**Activity**
Wherever a line in the data below holds "wine", copy that line.

**Data in this exercise**
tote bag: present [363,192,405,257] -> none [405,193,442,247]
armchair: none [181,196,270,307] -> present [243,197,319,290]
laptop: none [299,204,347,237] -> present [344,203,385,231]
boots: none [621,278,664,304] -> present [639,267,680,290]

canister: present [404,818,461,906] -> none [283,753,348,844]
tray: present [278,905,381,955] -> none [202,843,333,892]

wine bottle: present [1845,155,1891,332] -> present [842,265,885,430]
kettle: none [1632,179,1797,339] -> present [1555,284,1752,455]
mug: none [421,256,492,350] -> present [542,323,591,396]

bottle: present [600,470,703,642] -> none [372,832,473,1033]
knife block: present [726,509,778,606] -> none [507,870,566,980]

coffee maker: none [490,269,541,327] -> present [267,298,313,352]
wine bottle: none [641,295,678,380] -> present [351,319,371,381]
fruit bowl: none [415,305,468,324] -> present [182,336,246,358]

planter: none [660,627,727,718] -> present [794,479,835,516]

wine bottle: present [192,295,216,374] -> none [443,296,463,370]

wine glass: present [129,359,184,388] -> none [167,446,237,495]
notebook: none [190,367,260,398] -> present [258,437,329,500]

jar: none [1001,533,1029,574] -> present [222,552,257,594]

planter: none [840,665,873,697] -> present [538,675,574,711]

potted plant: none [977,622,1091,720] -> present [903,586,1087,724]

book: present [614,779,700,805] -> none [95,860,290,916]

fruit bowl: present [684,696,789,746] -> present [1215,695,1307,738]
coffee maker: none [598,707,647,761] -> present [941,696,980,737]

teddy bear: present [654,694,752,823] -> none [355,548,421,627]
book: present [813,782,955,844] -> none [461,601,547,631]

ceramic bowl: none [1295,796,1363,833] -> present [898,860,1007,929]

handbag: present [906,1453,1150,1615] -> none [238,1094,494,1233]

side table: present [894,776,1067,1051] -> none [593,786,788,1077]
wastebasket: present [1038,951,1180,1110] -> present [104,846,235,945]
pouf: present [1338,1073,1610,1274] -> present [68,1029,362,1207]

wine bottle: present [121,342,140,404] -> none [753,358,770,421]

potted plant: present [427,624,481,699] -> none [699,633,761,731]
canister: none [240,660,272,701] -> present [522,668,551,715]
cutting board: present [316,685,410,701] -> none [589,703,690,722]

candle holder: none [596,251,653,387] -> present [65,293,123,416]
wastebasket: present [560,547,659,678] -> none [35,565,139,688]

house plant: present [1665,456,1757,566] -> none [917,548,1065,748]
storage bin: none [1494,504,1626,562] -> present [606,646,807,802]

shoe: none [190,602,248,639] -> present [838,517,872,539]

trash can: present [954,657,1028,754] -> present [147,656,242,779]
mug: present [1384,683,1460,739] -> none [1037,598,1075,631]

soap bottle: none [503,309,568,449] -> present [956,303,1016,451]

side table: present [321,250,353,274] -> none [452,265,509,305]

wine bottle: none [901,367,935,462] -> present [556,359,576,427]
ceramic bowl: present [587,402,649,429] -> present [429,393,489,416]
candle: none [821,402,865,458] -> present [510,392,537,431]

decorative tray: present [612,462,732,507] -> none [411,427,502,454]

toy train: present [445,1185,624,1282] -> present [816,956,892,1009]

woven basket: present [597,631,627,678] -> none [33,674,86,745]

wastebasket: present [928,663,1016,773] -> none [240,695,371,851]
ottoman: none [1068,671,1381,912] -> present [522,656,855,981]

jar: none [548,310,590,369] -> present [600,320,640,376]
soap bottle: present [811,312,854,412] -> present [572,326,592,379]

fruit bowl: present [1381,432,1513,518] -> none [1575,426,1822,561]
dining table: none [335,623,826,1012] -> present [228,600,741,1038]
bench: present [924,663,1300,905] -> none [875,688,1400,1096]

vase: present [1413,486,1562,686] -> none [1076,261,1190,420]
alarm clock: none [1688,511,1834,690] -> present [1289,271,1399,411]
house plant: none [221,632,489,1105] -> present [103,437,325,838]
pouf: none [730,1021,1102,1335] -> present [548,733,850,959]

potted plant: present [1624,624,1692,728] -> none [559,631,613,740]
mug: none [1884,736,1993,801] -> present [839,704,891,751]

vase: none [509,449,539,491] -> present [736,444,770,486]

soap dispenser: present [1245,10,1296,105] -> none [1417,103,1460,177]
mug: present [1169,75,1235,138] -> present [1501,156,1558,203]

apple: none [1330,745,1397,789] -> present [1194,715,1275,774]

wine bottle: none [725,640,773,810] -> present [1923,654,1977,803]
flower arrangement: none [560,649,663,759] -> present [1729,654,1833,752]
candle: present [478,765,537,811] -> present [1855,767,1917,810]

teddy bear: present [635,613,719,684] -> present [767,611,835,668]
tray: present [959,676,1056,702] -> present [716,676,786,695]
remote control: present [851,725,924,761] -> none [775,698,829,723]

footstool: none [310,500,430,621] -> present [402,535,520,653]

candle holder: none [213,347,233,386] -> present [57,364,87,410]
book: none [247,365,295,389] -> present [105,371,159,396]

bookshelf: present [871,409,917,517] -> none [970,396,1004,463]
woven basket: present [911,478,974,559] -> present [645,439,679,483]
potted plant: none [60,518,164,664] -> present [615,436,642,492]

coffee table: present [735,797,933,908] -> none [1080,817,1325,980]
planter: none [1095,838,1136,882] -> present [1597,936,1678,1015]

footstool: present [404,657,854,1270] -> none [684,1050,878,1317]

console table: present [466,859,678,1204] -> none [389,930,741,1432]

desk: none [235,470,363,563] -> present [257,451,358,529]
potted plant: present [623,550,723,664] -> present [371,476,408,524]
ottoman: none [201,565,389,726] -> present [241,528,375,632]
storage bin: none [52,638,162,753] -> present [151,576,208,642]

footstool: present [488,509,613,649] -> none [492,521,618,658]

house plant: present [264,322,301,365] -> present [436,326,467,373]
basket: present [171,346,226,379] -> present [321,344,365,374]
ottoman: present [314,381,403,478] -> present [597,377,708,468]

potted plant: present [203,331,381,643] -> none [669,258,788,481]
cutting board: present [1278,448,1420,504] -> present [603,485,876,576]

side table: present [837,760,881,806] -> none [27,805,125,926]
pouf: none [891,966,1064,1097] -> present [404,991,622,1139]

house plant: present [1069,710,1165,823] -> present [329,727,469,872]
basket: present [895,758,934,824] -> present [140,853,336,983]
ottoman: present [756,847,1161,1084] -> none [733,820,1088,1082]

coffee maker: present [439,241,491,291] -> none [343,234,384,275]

**Problem solution**
wine bottle: present [1845,155,1891,332] -> present [842,265,885,430]
wine bottle: none [641,295,678,380] -> present [351,319,371,381]
wine bottle: present [192,295,216,374] -> none [443,296,463,370]
wine glass: present [129,359,184,388] -> none [167,446,237,495]
wine bottle: present [121,342,140,404] -> none [753,358,770,421]
wine bottle: none [901,367,935,462] -> present [556,359,576,427]
wine bottle: none [725,640,773,810] -> present [1923,654,1977,803]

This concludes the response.